Jetzt musste rasch gehandelt werden, wollte man Hungerrevolten verhindern. Einen Reichstag, der diesbezügliche Gesetze schaffen konnte, gab es nicht. So kam es am 10.Oktober zur Ermächtigunsverordnung, die ursprünglich sogar eine Arbeitsdienstverpflichtung umfasste. Sie galt bis 1917, als sie abgelöst wurde durch das berühmte „kriegswirtschaftliche Ermächtigungsgesetz“, das unbemerkt den Krieg überlebte. Erst Engelbert Dollfuß erinnerte sich dessen 1934. Und er nützte es für seine Zwecke.

Dem Brotgetreide mussten nun billigere Gerste, Mais oder Dinkel beigemischt werden. Und nun rächte es sich, dass bei Kriegsbeginn zu viele qualifizierte Arbeiter eingezogen worden waren. „Die Zahl der Arbeiter in der Metallindustrie schrumpfte gebietsweise um mehr als ein Drittel“, berichtet Rauchensteiner. Die Alpine Montan-Gesellschaft vermisste 18 Prozent ihrer Arbeitskräfte, in Wien sperrten wegen kriegsbedingter Engpässe 566 kleinere Betriebe zu. Nun hätte man die frei gewordenen Arbeitslosen ins Heer transferieren können, um wichtige Facharbeiter von der Front zurückzurufen. Das geschah aber nicht. Und die Arbeitsbelastung wuchs ins Unermessliche. Bei Škoda sollen auf dem Höhepunkt des Kriegs Arbeiter auf bis zu 110 Wochenstunden gekommen sein, was rund 16 Stunden Arbeit an sieben Tagen der Woche bedeutete. 80Stunden zu arbeiten war durchaus nichts Außergewöhnliches mehr. Diese „Heeresarbeiter“ bekamen natürlich auch nur noch einen Soldatensold. Ausnahmen von der generellen Verfügung zur zwangsweisen Arbeitsverpflichtung gab es für geistig oder körperlich Behinderte, Beamte, Geistliche und Bauern sowie Geschäftsinhaber ohne Angestellte.

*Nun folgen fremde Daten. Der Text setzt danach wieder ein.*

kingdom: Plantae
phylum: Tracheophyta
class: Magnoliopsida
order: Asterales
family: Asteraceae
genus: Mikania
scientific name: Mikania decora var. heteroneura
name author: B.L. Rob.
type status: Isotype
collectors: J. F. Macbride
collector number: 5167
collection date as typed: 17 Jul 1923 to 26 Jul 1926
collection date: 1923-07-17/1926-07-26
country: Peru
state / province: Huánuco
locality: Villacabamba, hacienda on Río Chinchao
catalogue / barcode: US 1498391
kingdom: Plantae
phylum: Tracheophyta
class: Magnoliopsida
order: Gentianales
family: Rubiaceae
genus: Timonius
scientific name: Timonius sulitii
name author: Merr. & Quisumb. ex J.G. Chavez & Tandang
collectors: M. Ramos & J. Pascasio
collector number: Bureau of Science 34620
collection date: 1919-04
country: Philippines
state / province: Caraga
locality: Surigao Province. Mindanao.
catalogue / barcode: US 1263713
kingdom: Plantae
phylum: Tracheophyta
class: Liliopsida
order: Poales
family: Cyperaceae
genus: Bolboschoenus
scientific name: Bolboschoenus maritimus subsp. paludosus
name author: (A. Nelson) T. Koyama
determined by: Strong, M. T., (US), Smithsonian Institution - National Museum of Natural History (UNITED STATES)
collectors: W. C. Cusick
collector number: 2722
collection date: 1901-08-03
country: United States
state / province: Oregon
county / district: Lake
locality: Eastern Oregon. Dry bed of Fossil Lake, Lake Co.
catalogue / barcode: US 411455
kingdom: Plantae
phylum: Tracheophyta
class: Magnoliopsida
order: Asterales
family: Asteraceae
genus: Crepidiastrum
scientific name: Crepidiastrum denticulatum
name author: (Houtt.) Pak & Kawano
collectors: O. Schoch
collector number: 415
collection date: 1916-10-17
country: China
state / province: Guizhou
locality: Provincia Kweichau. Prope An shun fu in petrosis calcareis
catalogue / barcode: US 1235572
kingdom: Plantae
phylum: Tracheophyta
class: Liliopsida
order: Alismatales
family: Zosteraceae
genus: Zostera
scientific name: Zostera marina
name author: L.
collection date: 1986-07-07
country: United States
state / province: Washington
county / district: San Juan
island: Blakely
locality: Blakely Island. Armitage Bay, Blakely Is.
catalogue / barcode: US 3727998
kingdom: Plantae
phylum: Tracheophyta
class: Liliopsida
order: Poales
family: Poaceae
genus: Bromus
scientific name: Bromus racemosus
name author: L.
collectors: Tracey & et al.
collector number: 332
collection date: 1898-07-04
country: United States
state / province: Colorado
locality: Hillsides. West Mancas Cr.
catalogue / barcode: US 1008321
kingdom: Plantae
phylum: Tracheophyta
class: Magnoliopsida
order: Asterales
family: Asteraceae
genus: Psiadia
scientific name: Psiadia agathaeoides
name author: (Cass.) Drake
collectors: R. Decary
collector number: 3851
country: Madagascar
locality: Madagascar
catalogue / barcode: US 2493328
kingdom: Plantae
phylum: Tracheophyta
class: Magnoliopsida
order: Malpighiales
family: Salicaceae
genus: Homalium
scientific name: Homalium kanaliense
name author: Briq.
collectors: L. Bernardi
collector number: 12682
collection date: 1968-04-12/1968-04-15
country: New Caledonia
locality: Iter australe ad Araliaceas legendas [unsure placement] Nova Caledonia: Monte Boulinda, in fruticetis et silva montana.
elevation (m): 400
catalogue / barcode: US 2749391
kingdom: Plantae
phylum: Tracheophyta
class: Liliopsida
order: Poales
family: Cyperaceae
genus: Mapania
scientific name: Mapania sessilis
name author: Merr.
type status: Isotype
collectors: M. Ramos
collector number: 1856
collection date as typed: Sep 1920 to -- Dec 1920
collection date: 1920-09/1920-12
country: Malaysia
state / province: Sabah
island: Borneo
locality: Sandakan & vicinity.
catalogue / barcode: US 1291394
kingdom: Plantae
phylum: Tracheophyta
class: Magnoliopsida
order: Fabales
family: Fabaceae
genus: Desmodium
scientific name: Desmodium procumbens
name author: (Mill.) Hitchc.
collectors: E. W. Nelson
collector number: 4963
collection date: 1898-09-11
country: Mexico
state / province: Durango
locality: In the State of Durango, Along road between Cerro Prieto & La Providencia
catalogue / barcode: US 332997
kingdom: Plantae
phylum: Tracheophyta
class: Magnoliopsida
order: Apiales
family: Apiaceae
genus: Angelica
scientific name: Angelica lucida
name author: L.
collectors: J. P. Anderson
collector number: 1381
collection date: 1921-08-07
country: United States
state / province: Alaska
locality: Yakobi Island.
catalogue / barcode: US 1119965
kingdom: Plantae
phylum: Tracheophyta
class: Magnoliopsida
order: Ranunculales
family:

Und wo keine Männer mehr verfügbar waren, dort mussten die Frauen einspringen: in der Landwirtschaft, in der Industrie, bei den Dienstleistungen. Um der materiellen Not zu begegnen, verrichteten Millionen Frauen Arbeiten, die sie oft nicht gewohnt waren, das allerdings zu niedrigeren Löhnen als Männer. So waren sie bald dreifach belastet: durch die Arbeit daheim oder in der Fabrik, durch die Kindererziehung – und durch das „Anstellen“ vor den Geschäften. Immer länger wurden die Warteschlangen, immer häufiger musste man unverrichteter Dinge wieder heimgehen.

Es kam, berichtet der Historiker mit seinem wachen Blick, zu sonderbaren soziologischen Konflikten. Oft waren es ja Kriegerwitwen, die mit Nähen und Stricken Geld verdienen wollten. Sie verübelten den adeligen und großbürgerlichen Damen deren unentgeltliche karitative Tätigkeit, weil sie Konkurrenz witterten. Und der Krieg sollte noch lang dauern. Sehr lang.